Understanding the technical limitations, applying the appropriate surgical indications, and gaining sufficient surgical experience of a supraorbital keyhole approach allow the surgical goal of aneurysm surgery to be achieved in a minimally invasive manner, which means complete aneurysm clipping without neurological deficits. For small unruptured aneurysms at or around the circle of Willis, the clipping status and postoperative neurological state resulting from a supraorbital keyhole approach are not inferior to those when using a conventional approach [3,7,8,22,25].
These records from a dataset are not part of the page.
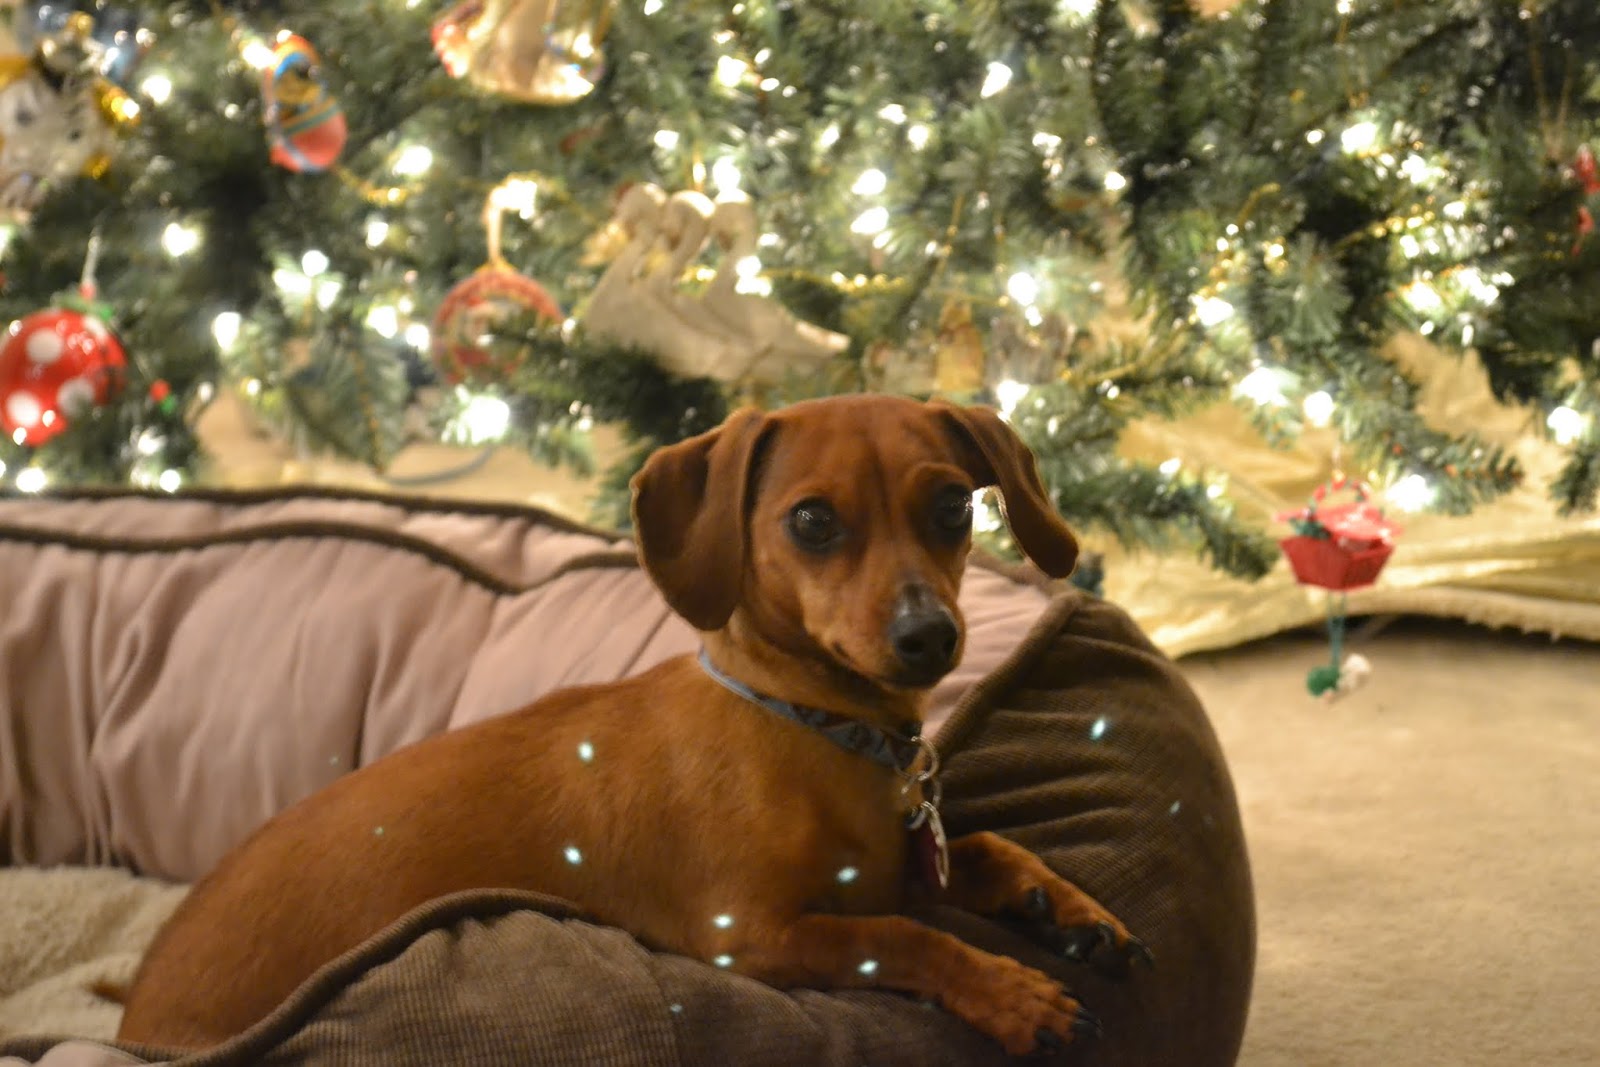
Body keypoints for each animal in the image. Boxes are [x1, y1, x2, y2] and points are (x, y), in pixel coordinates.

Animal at [121, 396, 1152, 1055]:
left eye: (951, 505)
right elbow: (908, 937)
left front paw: (1065, 907)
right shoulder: (752, 937)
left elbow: (981, 850)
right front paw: (1013, 991)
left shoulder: (898, 868)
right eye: (813, 521)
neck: (813, 726)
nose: (929, 636)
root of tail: (130, 1012)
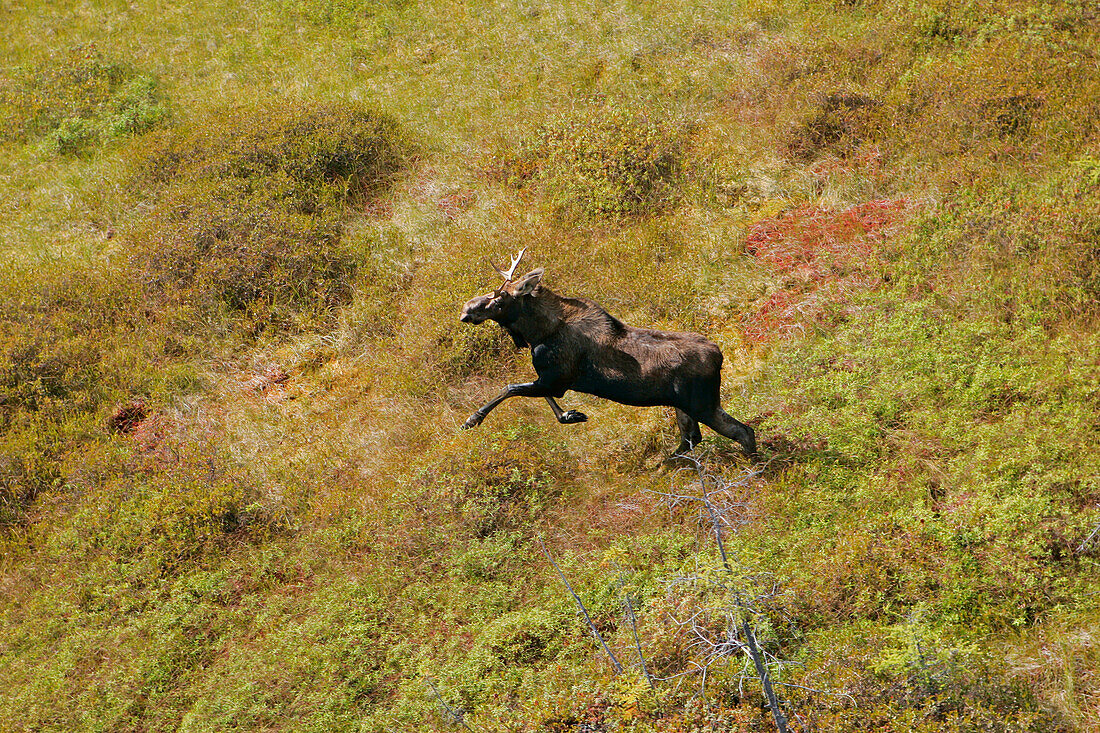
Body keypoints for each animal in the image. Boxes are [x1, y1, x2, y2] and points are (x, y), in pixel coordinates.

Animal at [455, 250, 756, 457]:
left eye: (498, 300)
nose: (466, 311)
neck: (538, 333)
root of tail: (719, 356)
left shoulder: (556, 379)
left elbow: (510, 389)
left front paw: (472, 419)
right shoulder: (550, 380)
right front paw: (571, 415)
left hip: (702, 403)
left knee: (743, 431)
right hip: (684, 405)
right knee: (691, 439)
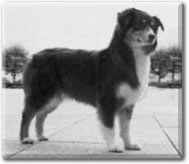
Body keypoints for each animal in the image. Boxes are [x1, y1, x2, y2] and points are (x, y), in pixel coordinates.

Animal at [19, 8, 163, 152]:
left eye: (153, 26)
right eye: (139, 24)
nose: (152, 36)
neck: (129, 56)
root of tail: (34, 56)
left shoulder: (127, 103)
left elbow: (125, 128)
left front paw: (129, 145)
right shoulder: (107, 100)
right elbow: (110, 127)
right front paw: (113, 146)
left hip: (53, 99)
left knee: (40, 115)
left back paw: (41, 135)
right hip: (41, 94)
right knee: (27, 114)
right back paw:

After achieving the surgical goal, the patient satisfaction level is affected by the invasiveness of the surgical approach. When patients who underwent both an ipsilateral supraorbital keyhole approach and a contralateral pterional approach for bilateral aneurysms were asked to compare their experience, their overall satisfaction level was significantly higher for the supraorbital keyhole approach [21]. As regards their ptrional experience, the complaint scores were higher for the cosmetic results, palpable cranial irregularities, and craniotomy-related pain at or around the bone flap.
Despite the technical concerns due to a small cranial opening, a supraorbital keyhole approach allows small unruptured anterior circulation aneurysms at or around the circle of Willis to be clipped safely in a minimally invasive manner. In addition, the cosmetic results are excellent with a high level of patient satisfaction.